Date published: 2006/06/30
The BBC says:
Nuclear power alone cannot solve the UK's energy inefficiencies, the government's environment advisers warn.
An energy review, due next month, is expected to call for additional nuclear power stations to be built as replacements for older plants.
The Sustainable Development Commission said the nuclear option "won't get us anywhere near tackling the UK's energy and climate change crisis".
Its chairman called for more efficient homes and less wasted power.
"The government has been so busy trying to make the case for nuclear power it risks overlooking the much bigger challenges facing the UK today," Jonathan Porritt said.

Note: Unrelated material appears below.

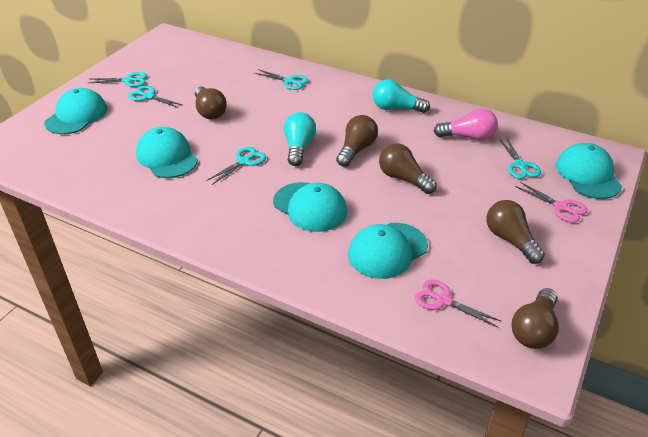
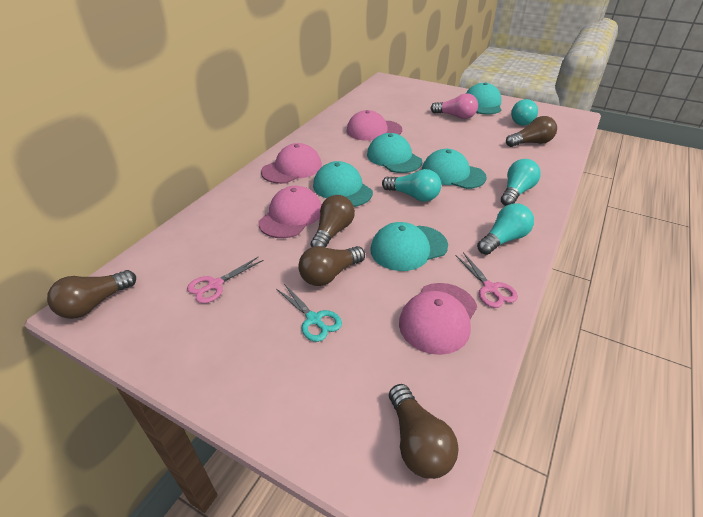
pink cap: 0 -> 4
turquoise light bulb: 2 -> 4
turquoise scissors: 5 -> 1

"Even if the UK's nuclear capacity is doubled, that would still leave 84% of total energy consumption unaccounted for."
The commission recommended the country's "wasteful electricity network" be upgraded, with a greater emphasis on local power grids to reduce the proportion of supplies which were lost before reaching households.
It also suggested "smart energy meters" and "sensible billing", with the intention that less energy was sold in the future.

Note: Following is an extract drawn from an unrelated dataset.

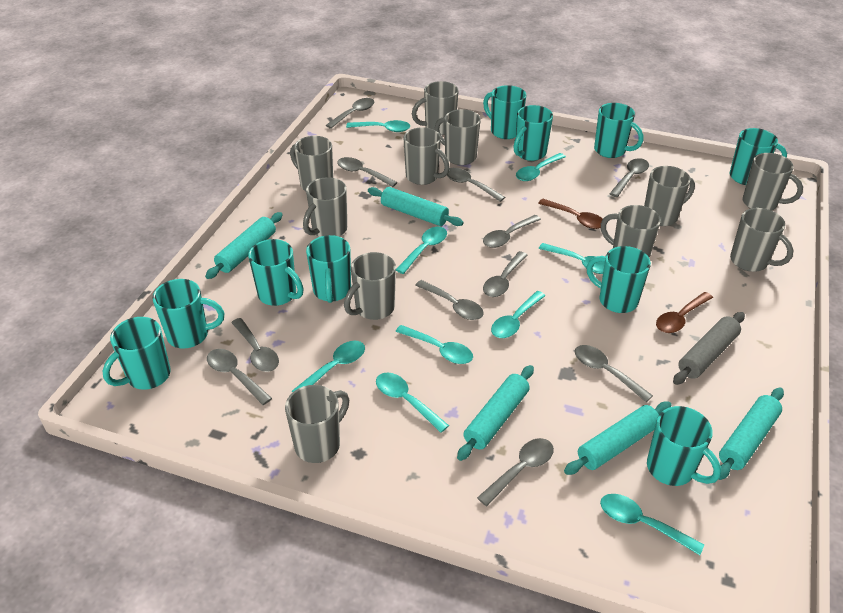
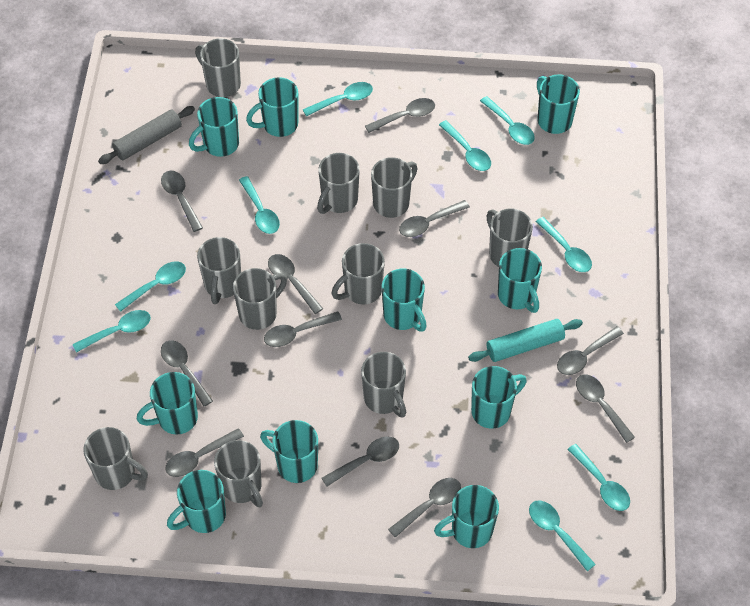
brown spoon: 2 -> 0
grey mug: 11 -> 10
turquoise rolling pin: 5 -> 1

It said the annual road tax should be reconsidered to penalise transport users with the least environmentally-friendly vehicles, and for "radical" building standards so new houses no longer need heating by 2010.
"Even if nuclear gets the 'green light'," Mr Porritt said, "it won't get us anywhere near tackling the UK's energy and climate change crises, hence the crucial importance of getting it right on efficiency, renewables, heat and microgeneration."
The Sustainable Development Commission is just another useless quango which should be disbanded. Nobody ever claimed that nuclear power was the solution to all of the energy problems of the UK. Nothing is, including the alternatives that Porritt mentions. A complex problem requires complex solutions, not hand waving by a bunch of worthies. And does anyone seriously think that building standards can be changed so that "new houses no longer need heating by 2010"? And petrol tax, not road tax, is the tax which should (and does) "penalise transport users with the least environmentally-friendly vehicles". A bit sad that this is the best these people can come up with. We need technocrats, not babblecrats.